School starts back and a few weeks in, there's talk of tests. For years 10 and 11, the focus on GCSEs started the moment students walked through the door. With so much seeming to depend on results, the slightly more relaxed attitude of the summer term seems far away. It's easy to understand why we focus so heavily on public examinations and their results but real success, the best grades we can achieve, don't come from just teaching to the test. We need to remember to balance facts and figures, comprehension and comparison with broader opportunities that help our children consider things in their own, unique way. We need to encourage reading for pleasure.
The Department for Education reported that '17% of our 15-year-olds did not achieve a minimum level of proficiency in literacy' in the 2012 PISA results. This is roughly the average across OECD countries but it's still too high. Perhaps more significantly, the gap between the highest and lowest reading scores of young people in England, according to PISA, was above average. The aim to develop the habit of reading for pleasure is a part of the national curriculum but when we set specific objectives on the road to later assessment, the 'pleasure' part isn't as obvious and increasingly, this is a problem. Much work has been done, particularly at primary level, on improving literacy skills but the issue remains that in school, there is little time (or willingness) to find room for something which isn't assessed. What can't be tested isn't measurable and, far too often, is consequently deemed less valuable. But in the case of reading for pleasure, the opposite is true.
Of course, reading for pleasure helps strengthen all the skills which improve grades; breadth of vocabulary, sound spelling and syntax, improved writing style and greater comprehension of what we have read. So too can it help elsewhere; Maths, Science and other subjects as we better access the whole curriculum. Further, and incredibly importantly, it narrows the gap, helping disadvantaged students to match their peers. It's not just that doing it helps us achieve more; it's that not doing it can prevent us from achieving our potential.
But we can't just talk about grades. We should instead promote books as refuge, some 'me' time, where we're not constantly bombarded by the demands of many with no interest in the one. Other moments, other lives, other worlds, other times- reading for pleasure allows us to experience what we haven't (yet) had the chance to think or feel in the real world, increasing our cultural awareness and piquing our curiosity. It can offer us a chance to escape; flight from our fears and comfort in our crises. Reading for pleasure allows us to take risks. Through it, we can learn about emotional and social consequences and, as Mem Fox asserts, 'experience troubled realities that are different from our own'. In a world which feels increasingly threatening, we, understandably, seek to over protect our young people, denying them the freedom to explore that we had. Reading for pleasure can show us a world of (manageable) risk. It can better equip our young people for a future we try to imagine but cannot accurately predict.
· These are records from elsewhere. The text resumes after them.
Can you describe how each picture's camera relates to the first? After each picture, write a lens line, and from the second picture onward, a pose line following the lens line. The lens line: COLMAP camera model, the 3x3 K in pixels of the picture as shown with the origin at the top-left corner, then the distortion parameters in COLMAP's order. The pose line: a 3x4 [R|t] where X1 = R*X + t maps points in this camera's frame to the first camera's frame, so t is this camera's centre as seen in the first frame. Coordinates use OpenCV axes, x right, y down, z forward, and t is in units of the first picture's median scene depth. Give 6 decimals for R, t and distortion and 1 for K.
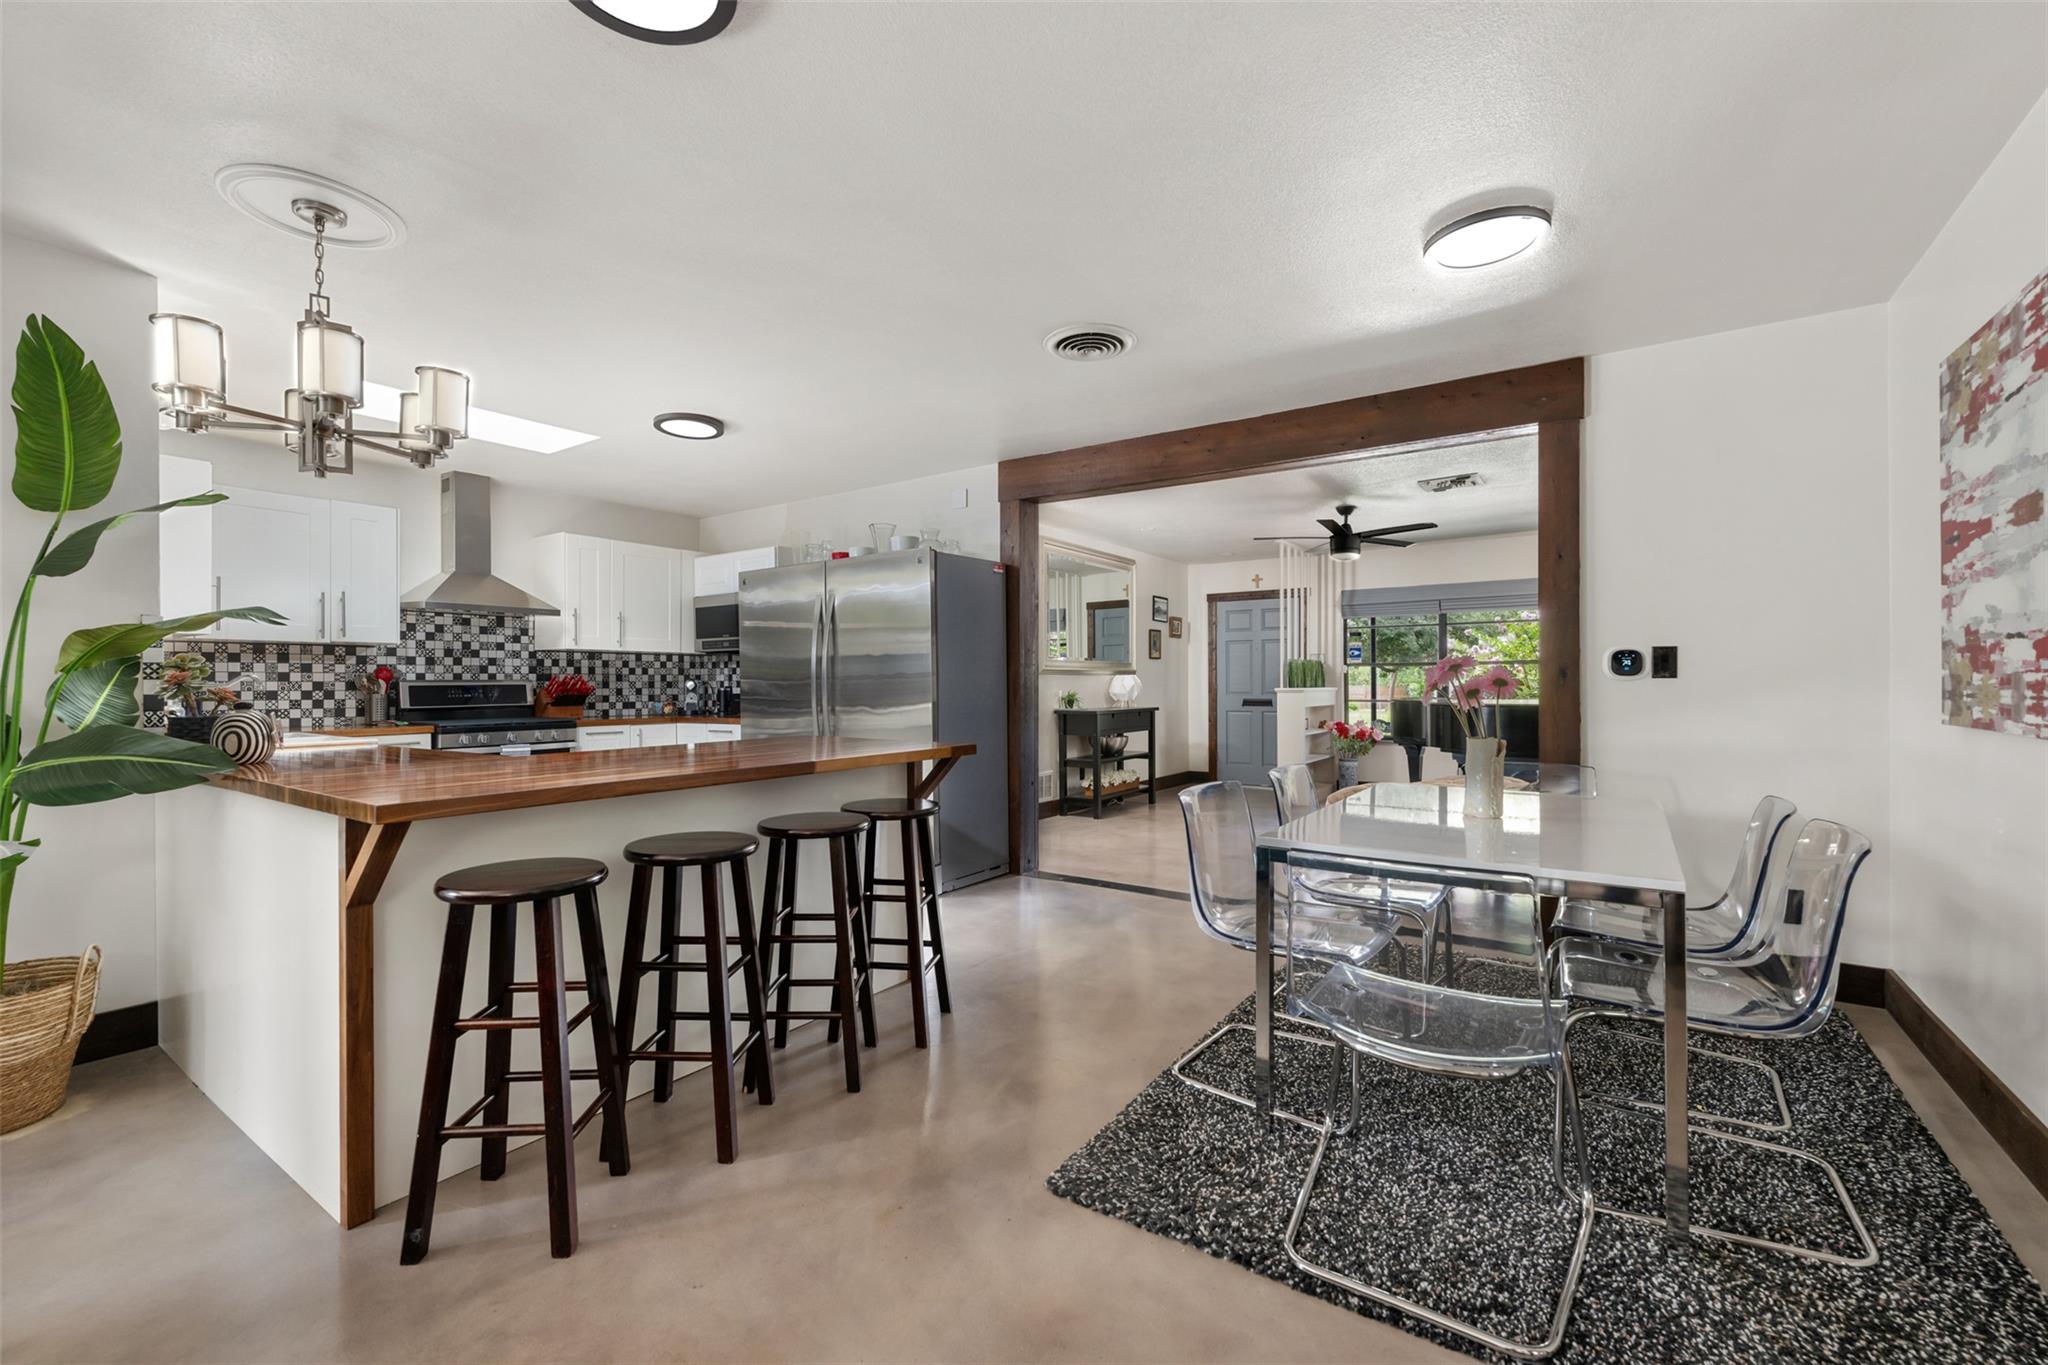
lens RADIAL K [[851.2, 0, 1024.0], [0, 851.2, 682.5], [0, 0, 1]] dist [-0.000563, -0.000012]
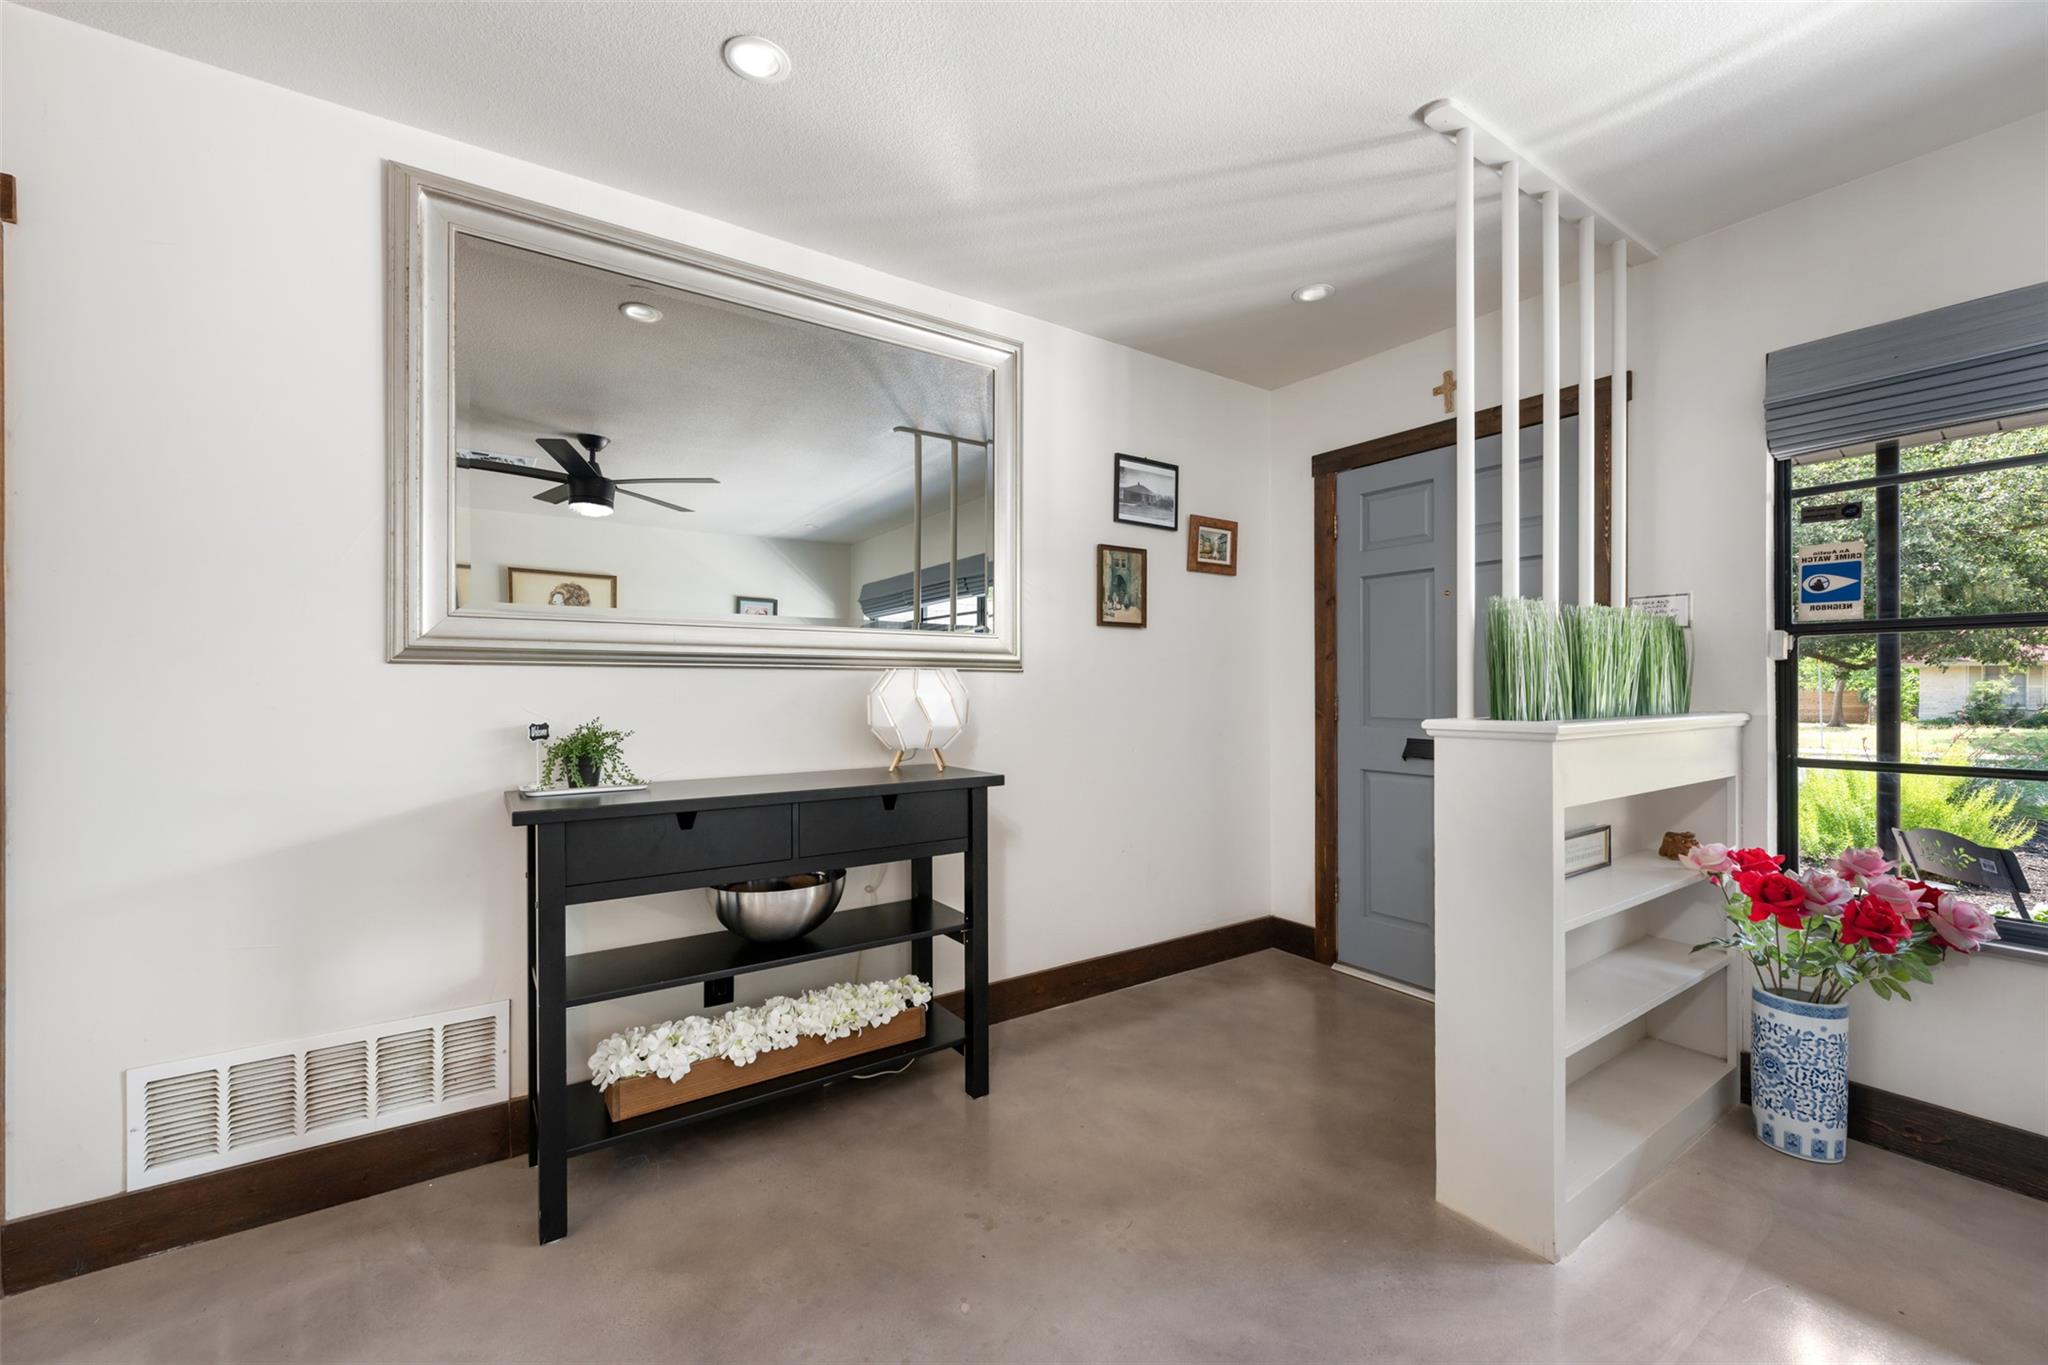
lens RADIAL K [[816.7, 0, 1024.0], [0, 816.7, 682.5], [0, 0, 1]] dist [0.000434, 0.000087]
pose [[0.932072, 0.001008, -0.362271, 0.241611], [-0.001768, 0.999997, -0.001767, -0.002902], [0.362268, 0.002287, 0.932071, 0.657227]]
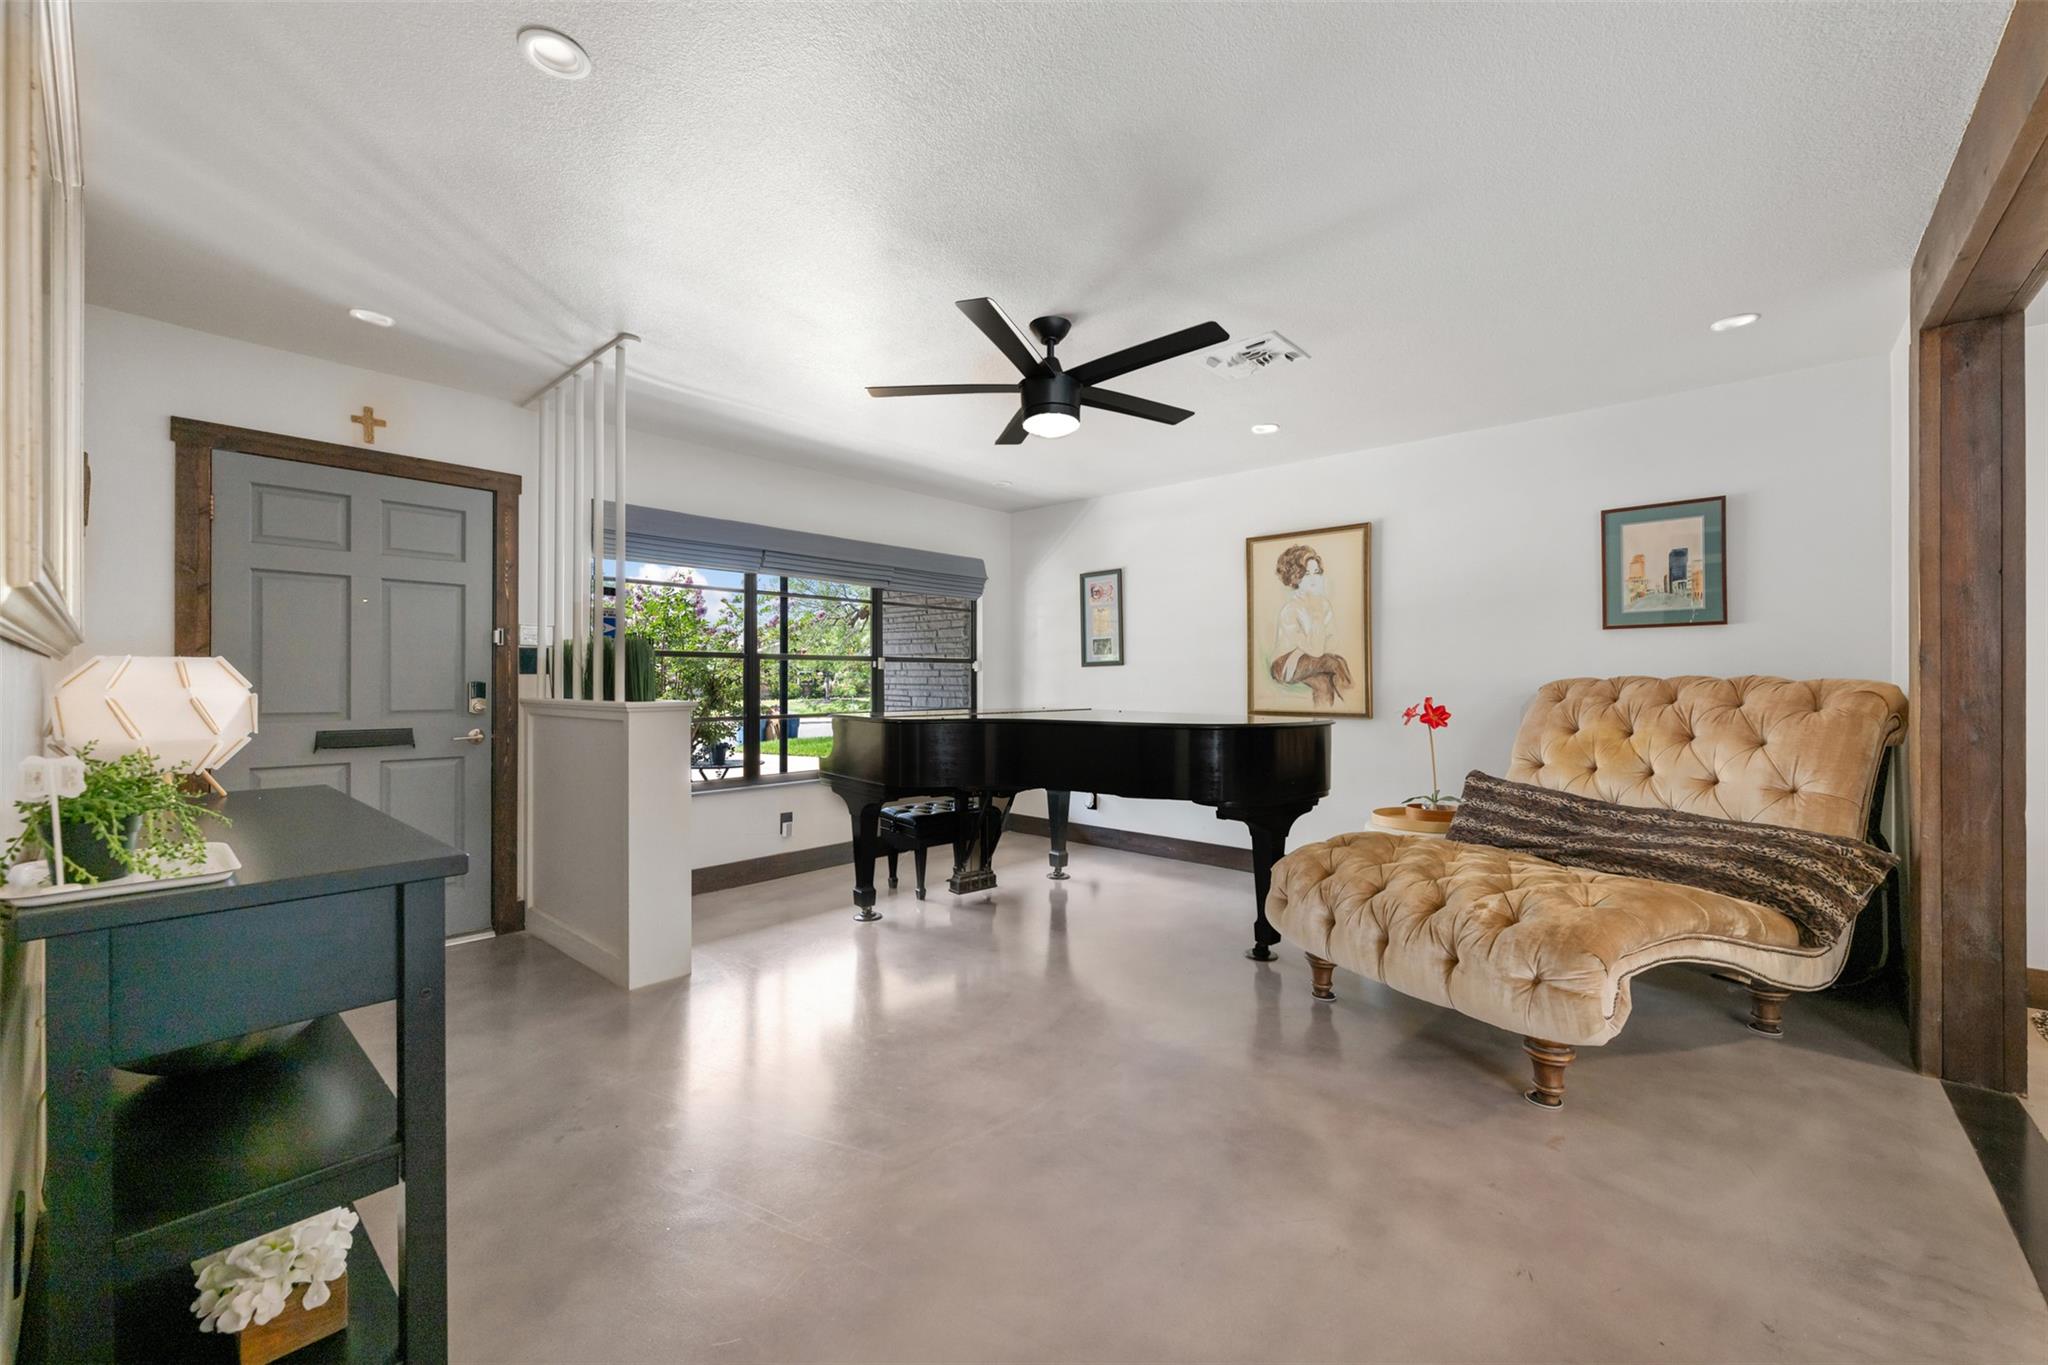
lens RADIAL K [[816.7, 0, 1024.0], [0, 816.7, 682.5], [0, 0, 1]] dist [0.000434, 0.000087]
pose [[0.122114, -0.002815, 0.992512, -0.059194], [0.002762, 0.999993, 0.002496, -0.002310], [-0.992512, 0.002436, 0.122121, 0.680192]]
Our children must see us as readers; at school and at home. We need teachers who model reading. Too often, even in schools which wisely devote a slot in heavily loaded timetables to free reading, teachers don't model good practice themselves because of the demands of marking or planning that this short slither of time allows them or the feeling that their senior managers will think they're not pulling their weight.
Beyond school, we need pro-reading homes. This doesn't demand that parents must be confident readers themselves, just that they are willing. So many parents give their children an invaluable step up through reading. They curl, sometimes sleepily, often uncomfortably, to read through the words which give the accompanying pictures a richer meaning, taking their children on flights of fancy to new worlds. But when a child is old enough to read proficiently to itself, the act of sharing a book too often stops. We need to keep reading, keep talking. We should live our guilty pleasures; read books, carry books, pack books in our children's bags and ours. We should make sure that we always have another world to explore close to hand. We should encourage our young people to devour what is written. Through reading, we can learn, discover, communicate and compete.
As Clark and Rumbold stated ten years ago, 'we must see reading for pleasure as an activity that has real educational and social consequence'. This is then a reminder, a wake-up call, to (head) teachers and parents. We need to prioritise reading. We need to make time and create environments in which young people chose to read. If we wish to encourage them to read for pleasure, we must be the readers we wish our children to be.